- EXCERPT TO READ
════════════════════
I arrived in Sfakia today, forty something years older than when I first came in 1974 (see intro). I’m having a beer sat outside the taverna we used to frequent, run by three brothers, Ari, Giorgis and Stavros Perrakis.

A few years before, in 1969, their father, Stavros, had started to rent out a few small rooms above his shoe repair shop and mini market, responding to a trickle of visitors, then mostly hippies, that would one day turn into a torrent.

When he died, according to custom, they and their sister, Eleni, wore black for a year, and they grew their hair and beards. Their mother, Thespina, wore black for the the rest of her life.

Stavros, Ari and Giorgis Perrakis

The enterprise of Stavros snr, who had no idea how things might progress, was evident in Ari’s spirit back in the 70s, or it may have been intrigue and/or girls. He used to fill his boat with beer, wine and other essentials, and join us under the stars on Sweetwater beach, a remote, starlit enclave where a small handful of similarly aged travellers hung out, grateful for his service and company. These days he and the wider family have over 60 rooms, studios and apartments in Sfakia, and 24 more along the coast in nearby Frangokastello.

Although not exactly untouched, Sfakia’s geography spared it from the tsunami of tourism that eventually swept over many parts of the island. It was the same during the Venetian and Ottoman occupations. In nearby gorges Cretan rebels fought fierce battles with Ottoman forces to prevent them from entering. To the north, the towering, impenetrable Lefka Ori, the White Mountains, through which I passed today, and the rocky coastline of the south, beside which I sat later in the evening, ensured that invaders were easily repelled. Tourists make it through but not so many; it’s a long haul.
════════════════════
- THE TASKS
• A. Output the passage of the Sfakia account between "Stavros, Ari and" and "in nearby Frangokastello.", inclusive.
• B. Answer these questions from the Sfakia account:
(i) In what year did the brothers' father start renting out rooms?
(ii) What is the English name given for the Lefka Ori?
(iii) How many more rooms, studios and apartments does the family have along the coast in Frangokastello?

Region annotation rows:
════════════════════
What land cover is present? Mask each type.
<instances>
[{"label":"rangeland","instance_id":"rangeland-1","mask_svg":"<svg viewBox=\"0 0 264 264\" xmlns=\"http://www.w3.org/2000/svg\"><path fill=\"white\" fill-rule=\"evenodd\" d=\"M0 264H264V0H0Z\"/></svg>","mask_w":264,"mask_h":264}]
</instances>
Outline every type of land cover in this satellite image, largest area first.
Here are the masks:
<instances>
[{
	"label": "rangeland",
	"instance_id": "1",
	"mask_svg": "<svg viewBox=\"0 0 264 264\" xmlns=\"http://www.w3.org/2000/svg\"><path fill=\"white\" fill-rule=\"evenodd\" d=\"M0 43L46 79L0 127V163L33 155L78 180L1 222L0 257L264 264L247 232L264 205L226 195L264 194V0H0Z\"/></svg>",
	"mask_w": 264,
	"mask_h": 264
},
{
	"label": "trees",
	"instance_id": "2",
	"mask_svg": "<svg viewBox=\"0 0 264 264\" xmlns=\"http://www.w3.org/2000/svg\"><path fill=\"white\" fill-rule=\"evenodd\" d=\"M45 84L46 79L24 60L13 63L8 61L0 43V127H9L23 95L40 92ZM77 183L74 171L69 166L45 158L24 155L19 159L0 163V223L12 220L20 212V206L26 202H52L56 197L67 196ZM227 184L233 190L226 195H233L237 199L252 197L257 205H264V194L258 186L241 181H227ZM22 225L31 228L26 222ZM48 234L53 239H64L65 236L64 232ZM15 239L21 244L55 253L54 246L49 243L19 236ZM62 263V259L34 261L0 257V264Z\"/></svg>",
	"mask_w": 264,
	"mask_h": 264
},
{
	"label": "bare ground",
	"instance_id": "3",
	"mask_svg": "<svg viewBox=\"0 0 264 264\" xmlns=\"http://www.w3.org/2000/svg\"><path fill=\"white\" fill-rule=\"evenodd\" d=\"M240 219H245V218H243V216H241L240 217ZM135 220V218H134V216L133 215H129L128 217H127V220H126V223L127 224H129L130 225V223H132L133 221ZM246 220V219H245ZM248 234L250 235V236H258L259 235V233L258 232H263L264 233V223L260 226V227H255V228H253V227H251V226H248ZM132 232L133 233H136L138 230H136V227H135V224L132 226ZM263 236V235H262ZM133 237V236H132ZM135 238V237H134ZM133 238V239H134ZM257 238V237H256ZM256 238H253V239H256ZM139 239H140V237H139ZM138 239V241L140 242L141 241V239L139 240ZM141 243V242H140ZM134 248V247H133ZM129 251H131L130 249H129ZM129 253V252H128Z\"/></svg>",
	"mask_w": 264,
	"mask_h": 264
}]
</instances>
════════════════════
- ANSWERS GIVEN
• A.
Stavros, Ari and Giorgis Perrakis

The enterprise of Stavros snr, who had no idea how things might progress, was evident in Ari’s spirit back in the 70s, or it may have been intrigue and/or girls. He used to fill his boat with beer, wine and other essentials, and join us under the stars on Sweetwater beach, a remote, starlit enclave where a small handful of similarly aged travellers hung out, grateful for his service and company. These days he and the wider family have over 60 rooms, studios and apartments in Sfakia, and 24 more along the coast in nearby Frangokastello.

• B.
(i) 1969
(ii) The White Mountains
(iii) 24